Most likely, this was a review under Eric Holder, given his claim that they have reviewed the state secrets claims that Bush made. But I wonder whether it’s also an attempt to claim they’ve reviewed the documents since they corrected Bush’s lies and that they believe those, too, are covered under state secrets? As if that’s the same as review by the 9th.

Then, in the section laying out their version of the history of this case (which is a different version than the one Walker himself wrote just one week ago), the government tries to pretend that–in addition to ordering the government to do things in preparation for a ruling from him on how to move forward in the case, he didn’t also ask for proposals from them on how to do so.

But the Court again did not order the disclosure of classified information to plaintiffs’ counsel. Rather, the Court ordered only that “members of plaintiffs’ litigation team . . . obtain the security clearances necessary to be able to litigate the case, including, but not limited to, reading and responding to the court’s future orders.” Id. The Court directed the Government to arrange for plaintiffs’ counsel “to apply for TS/SCI clearance and [that it] shall expedite the processing of such clearances so as to complete them no later than Friday, February 13, 2009.”

They do this so they can maintain the fiction that Walker hasn’t been ordering them to come up with some way to litigate this, so they can further claim that they haven’t blown off any of his orders.

Though in a refreshing switch, they at least admit that Walker ruled that FISA preempts state secrets back in July, a ruling they did not appeal.

On July 2, 2008, the Court denied the Government’s second dispositive motion and concluded, inter alia, that FISA Section 1806 preempts the state secrets privilege. See In re: Nat’l Security Agency Telecomm. Records Litig., Al-Haramain Islamic Found. v. Bush, 564 F. Supp. 2d 1109, 1115-25 (N.D. Cal. July 2, 2008). In its ruling, the Court did not direct that classified information be made available to plaintiffs’ counsel for further Section 1806(f) proceedings. On the contrary, the Court held that plaintiffs must first establish their standing.

Note the trick though: they’re trying to make standing a separate issue so as to excuse their own failure to appeal this when they should have. Which brings us to my favorite passage in the entire filing.

The Government’s privilege assertion has successfully protected facts that would be relevant to whether or not plaintiffs have standing, and whether the Government is liable for the claims alleged.

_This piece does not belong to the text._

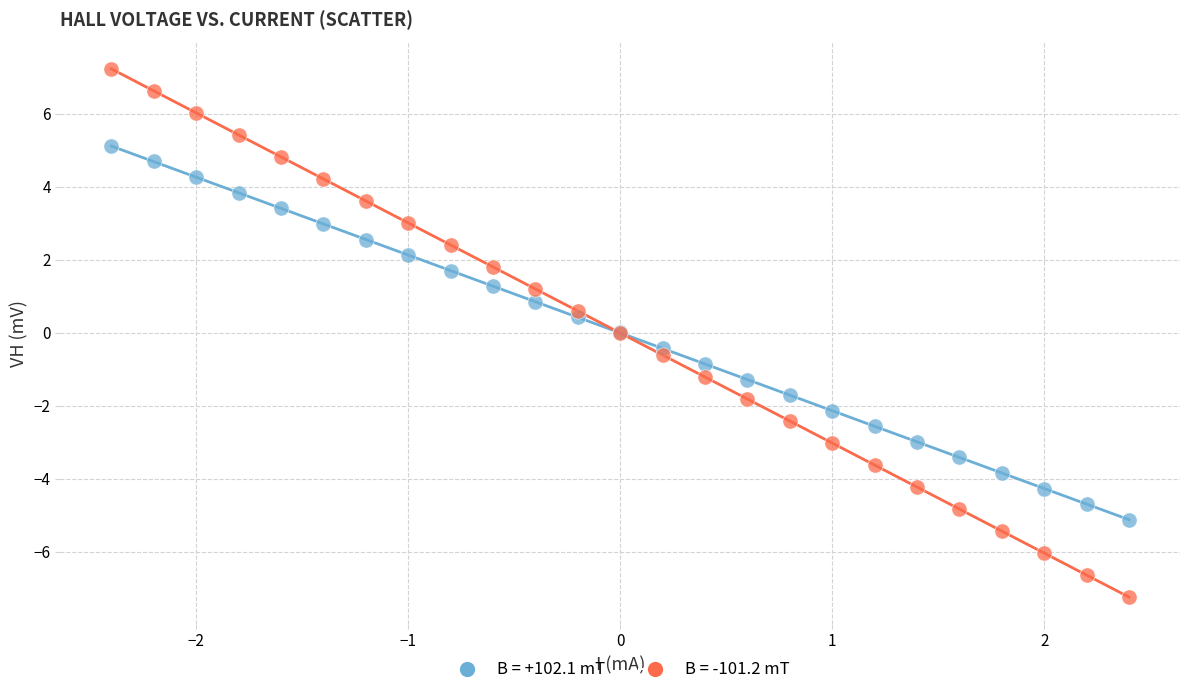

Which series contains the lowest Y value?

B = -101.2 mT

See how it glides seamlessly from standing to liability? It does so, of course, on a program that involves massive collection and data mining of telecom signals. Frankly, given everything before Walker, we’re probably no longer talking "standing," because you’ve got standing and so do I and Walker has seen proof of it. And frankly, does so in a filing in which the government has at least rhetorically accepted Walker’s ruling the FISA trumps state secrets (meaning it shouldn’t be able to shield liability).

So ultimately, they’re stuck, once again, begging Walker to hand them some reason to appeal so they can get a second bite at using state secrets to hide their own criminality.

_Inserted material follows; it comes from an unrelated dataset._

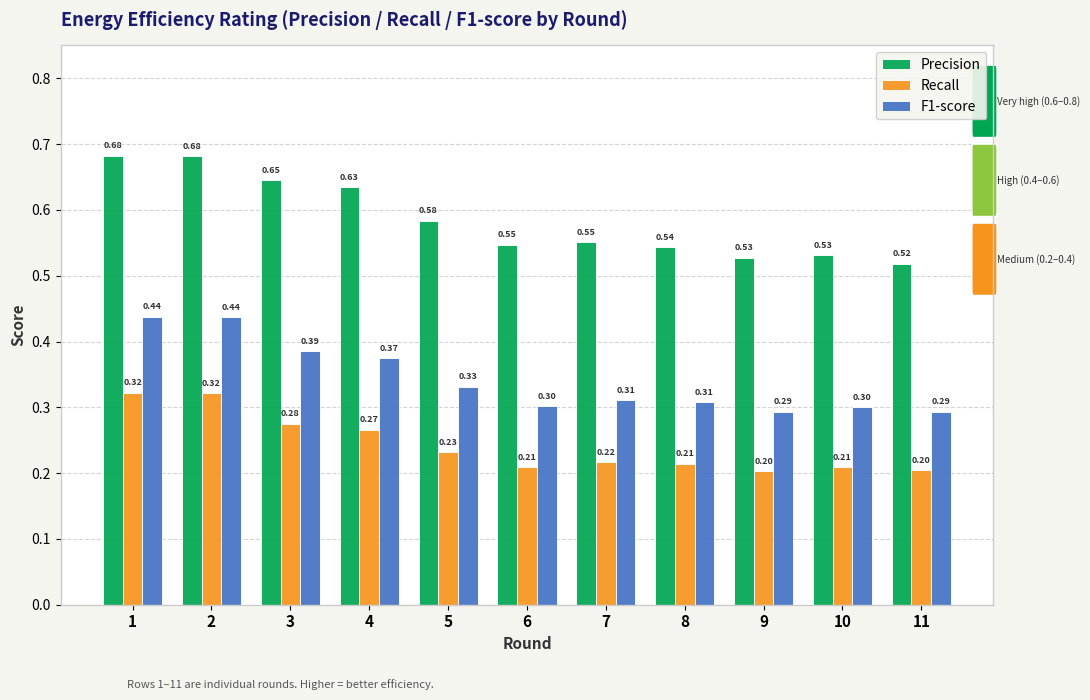

Which series has the largest range (max minus min)?

Precision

For these reasons, as set forth further below, the imposition of Rule 37(b)(2) discovery sanctions would be improper in this case, and the Government respectfully urges the Court to pursue a way forward that balances the interests of all sides by allowing appellate review of the significant questions at hand before the Government’s privilege assertion is negated. Specifically, the Government respectfully requests that this Court reconsider its decision not to certify the case for interlocutory appeal. If the Court is not willing to do so, then the Government suggests that the way to obtain resolution of this dispute would be for the Court to issue an order over the Government’s objection concerning the disclosure of classified information to the plaintiffs’ counsel, and then for the Government to consider its options for appellate review of such an order.

This is a far more sophisticated argument then they’ve been using (Walker’s discussion of sanctions seems to have cleared Coppolino’s head a bit). But it’s still a beg to get state secrets back long after Walker said they couldn’t use state secrets to hide their own crime.